"Oh! Well, Kitty, all I can say is that if your friend's a woman, I'm glad I'm a man. By the way, was this paragon alone?"

"Certainly not. She and her husband had been to the French theatre: and, as it was a fine night they decided to walk home. Then they began talking about how these awful old streets used to be fashionable, and he said that he would show her an interesting old house in St. Eustache St. So they went there and he pointed it out to her and told her how it used to belong to the Duke of —— and how now it had degenerated into the haunt of all sorts of people. Just as he was saying that only confirmed drunkards and opium eaters and things ever went there the door opened—and, to their infinite astonishment, Lynn Thayer came out."

"Your friend's a"——

"She isn't. She's a nice woman and so is her husband—at least I mean he's—well, anyway, they followed her for a block or two and she called a closed sleigh and, just for fun, they got into another and drove behind her. She went up to Pine Avenue and so they began to think that they must be mistaken when—what do you think?—she got out, paid the cabman and walked back to her aunt's house! There was no possible mistake about it."

Neil trudged along in silence for a few moments.

"Kitty," he said at last, "there seem to be only two interpretations that can be put on that story. The first is that Lynn Thayer, a girl who has always been considered one of the nicest in Montreal, has done an unpardonable thing; the second, that your friends are liars. I prefer to think the latter—hello! do you want to run over us? Where's your light?"

"Beg pardon, sir. I've just been driving a lady who asked me to put it out while I was up here.

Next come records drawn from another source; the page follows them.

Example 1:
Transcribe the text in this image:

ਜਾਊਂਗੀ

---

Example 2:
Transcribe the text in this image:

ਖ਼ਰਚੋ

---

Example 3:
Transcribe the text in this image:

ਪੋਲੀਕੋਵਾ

I'll light it right away."

"It's not right, a sleigh going at that rate without light: what on earth could the woman have meant by telling him to put it out. She must be—well, Kitty, what on earth is it?"

"Hush! Look!"

He looked. A woman clad in a long dark cloak and wearing a heavy veil passed them with averted head and hasty steps. Her walk and figure were unmistakable. She shrank into the shadow of the leafless maples and descended rapidly citywards.